-------- Entries provided --------
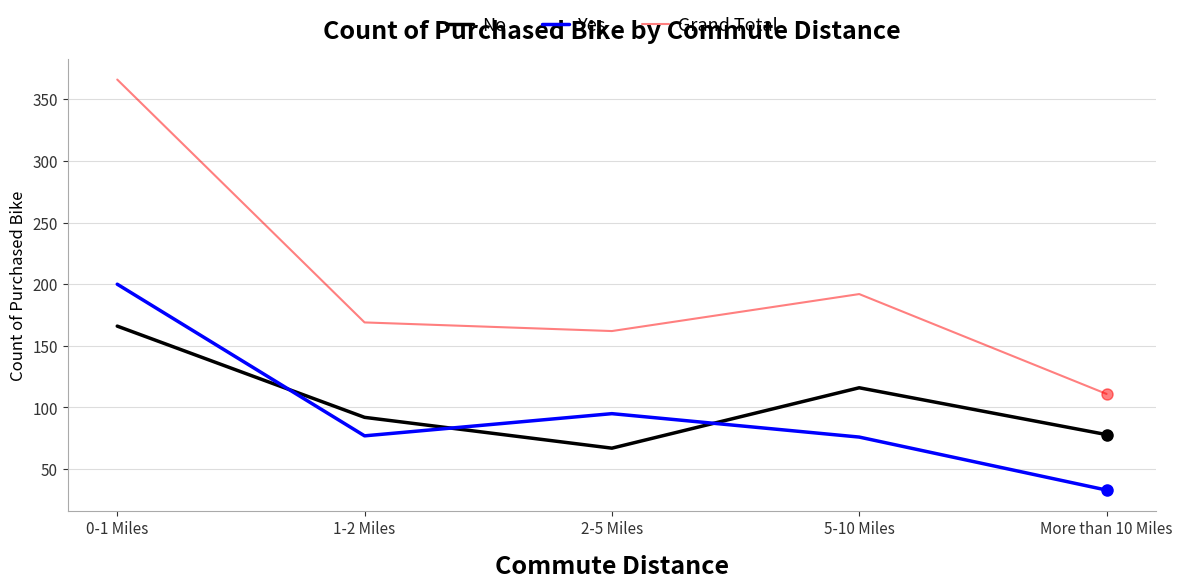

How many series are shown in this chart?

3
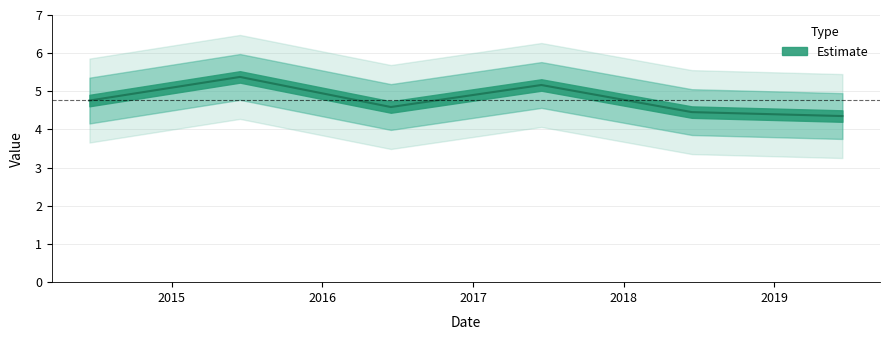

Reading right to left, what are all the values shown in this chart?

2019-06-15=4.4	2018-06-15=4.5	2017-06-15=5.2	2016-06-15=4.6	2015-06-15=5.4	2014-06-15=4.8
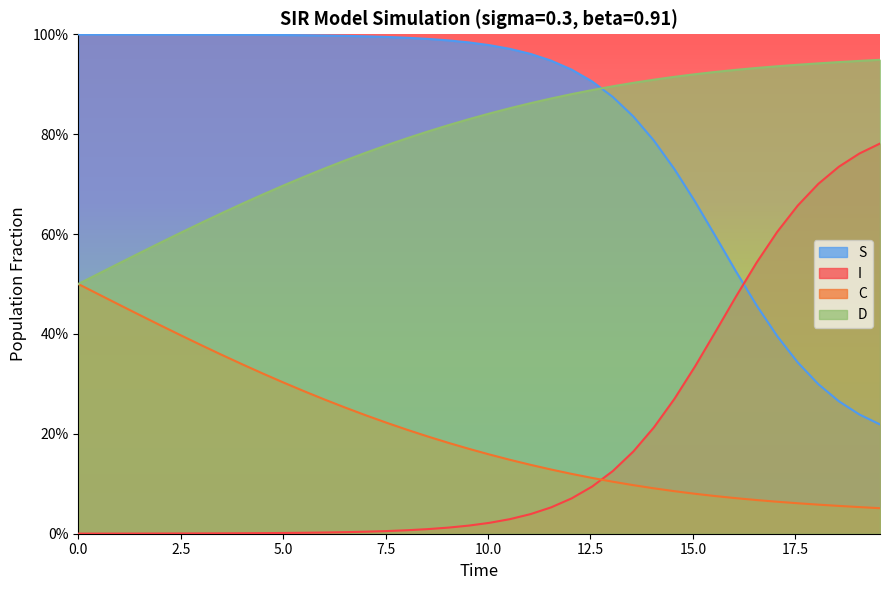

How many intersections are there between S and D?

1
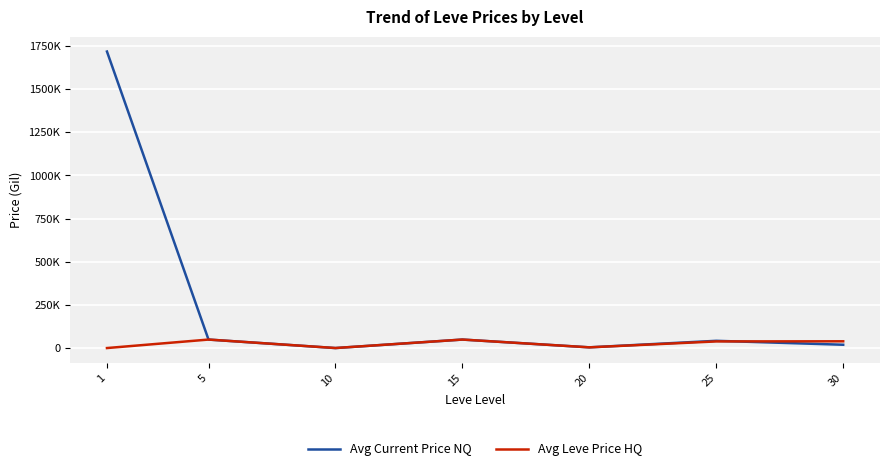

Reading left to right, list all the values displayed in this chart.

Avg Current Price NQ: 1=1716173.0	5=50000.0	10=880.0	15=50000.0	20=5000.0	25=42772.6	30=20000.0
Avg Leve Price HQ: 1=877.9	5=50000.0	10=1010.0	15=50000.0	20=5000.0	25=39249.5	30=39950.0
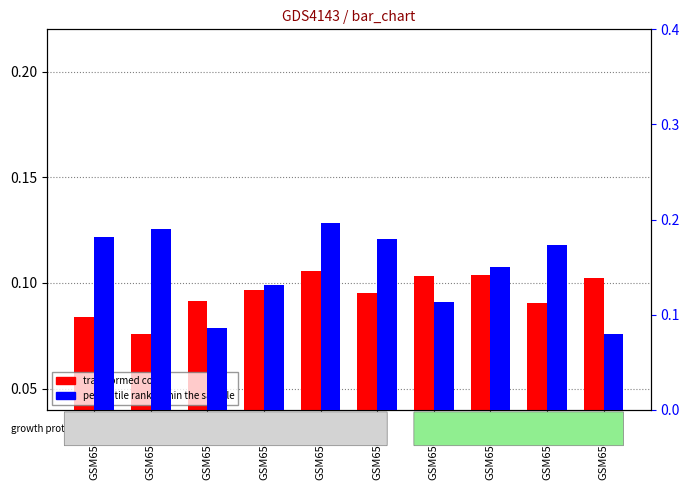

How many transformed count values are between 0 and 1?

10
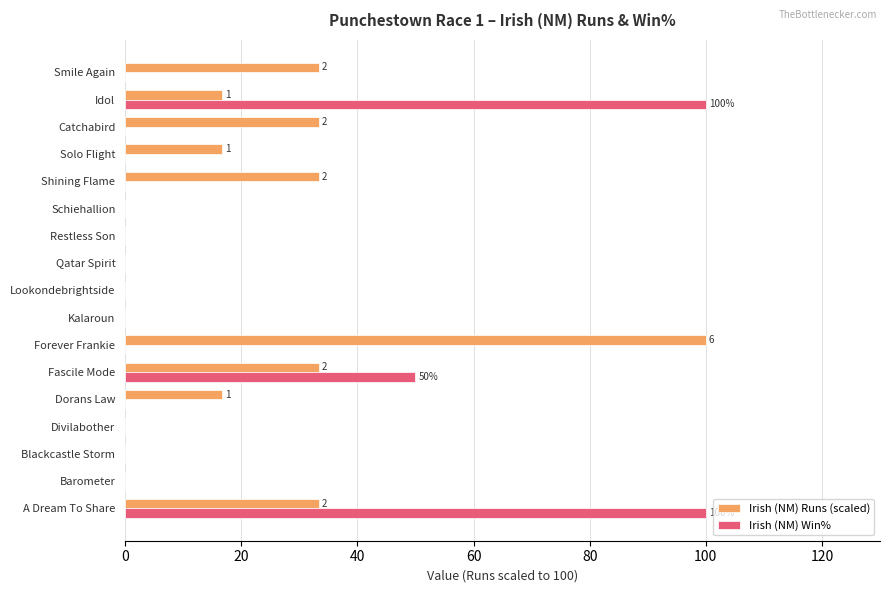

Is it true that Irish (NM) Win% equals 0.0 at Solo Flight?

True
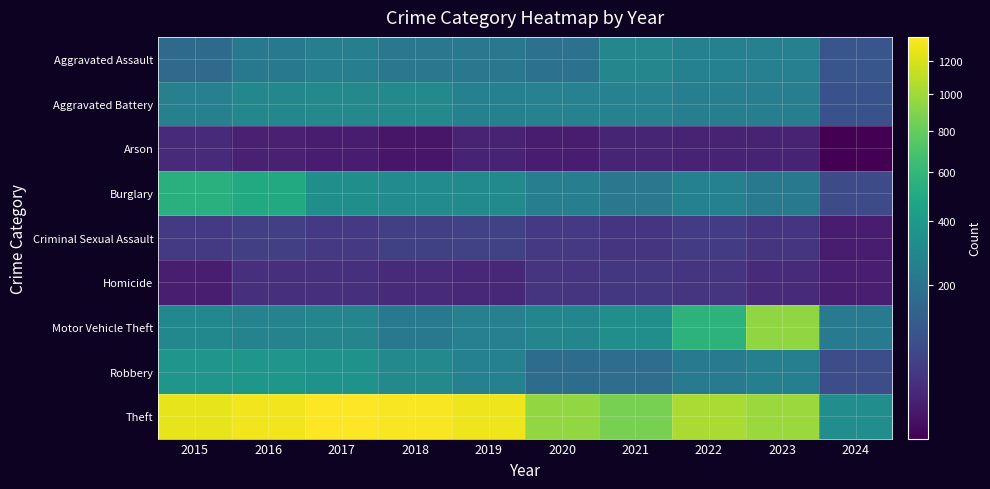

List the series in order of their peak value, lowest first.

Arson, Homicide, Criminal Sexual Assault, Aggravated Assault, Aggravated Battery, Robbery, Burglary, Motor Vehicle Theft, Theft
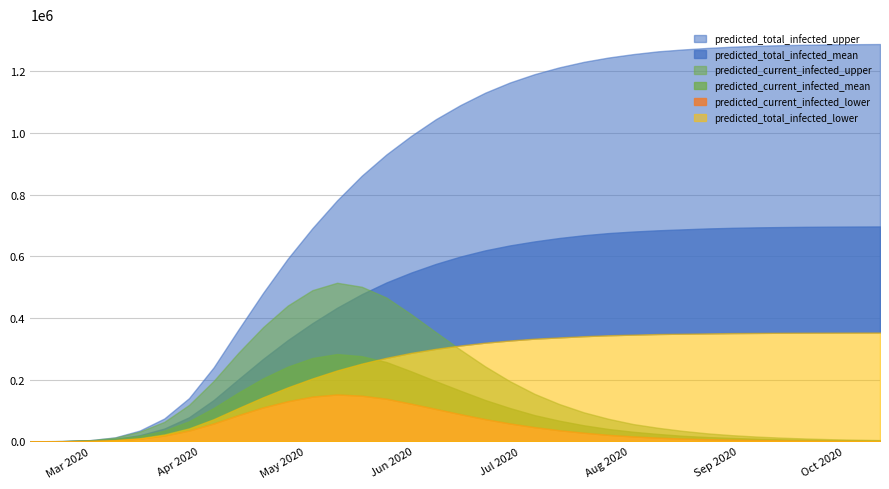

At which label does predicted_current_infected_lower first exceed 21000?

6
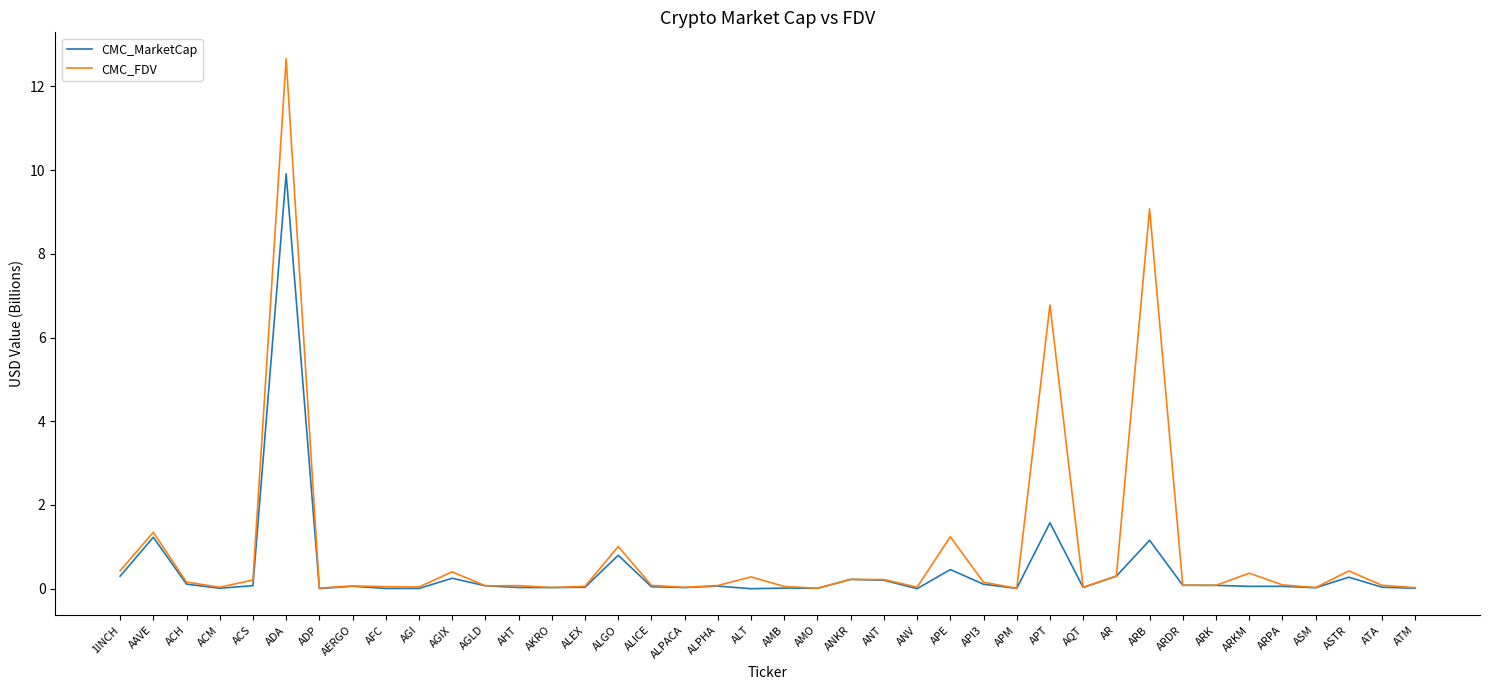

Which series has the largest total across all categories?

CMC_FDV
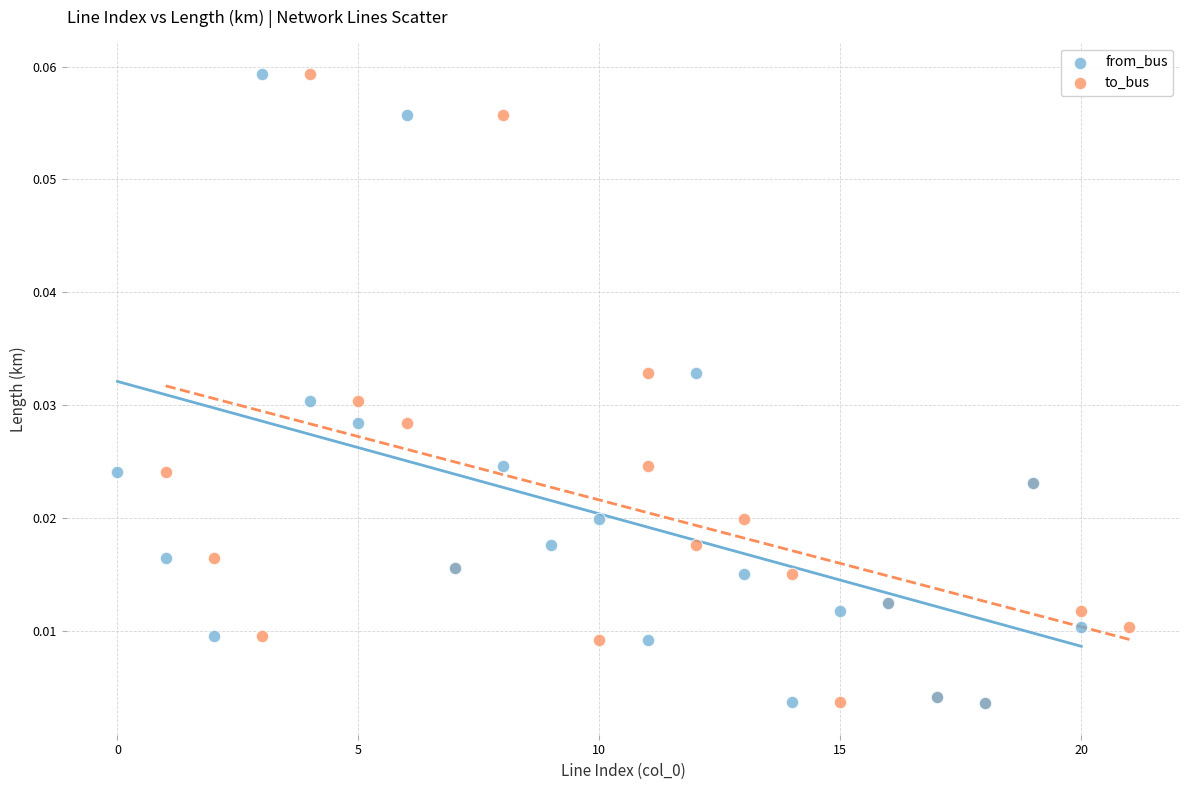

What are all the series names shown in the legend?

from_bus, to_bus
--------
### Goal of the exercise
Switch "chart" to "graph" everywhere in the rows above and write all of them out again with nothing else changed. Leave the pictures out.

### Response
How many series are shown in this graph?

3

Reading right to left, what are all the values shown in this graph?

2019-06-15=4.4	2018-06-15=4.5	2017-06-15=5.2	2016-06-15=4.6	2015-06-15=5.4	2014-06-15=4.8

How many intersections are there between S and D?

1

Reading left to right, list all the values displayed in this graph.

Avg Current Price NQ: 1=1716173.0	5=50000.0	10=880.0	15=50000.0	20=5000.0	25=42772.6	30=20000.0
Avg Leve Price HQ: 1=877.9	5=50000.0	10=1010.0	15=50000.0	20=5000.0	25=39249.5	30=39950.0

How many transformed count values are between 0 and 1?

10

Is it true that Irish (NM) Win% equals 0.0 at Solo Flight?

True

List the series in order of their peak value, lowest first.

Arson, Homicide, Criminal Sexual Assault, Aggravated Assault, Aggravated Battery, Robbery, Burglary, Motor Vehicle Theft, Theft

At which label does predicted_current_infected_lower first exceed 21000?

6

Which series has the largest total across all categories?

CMC_FDV

What are all the series names shown in the legend?

from_bus, to_bus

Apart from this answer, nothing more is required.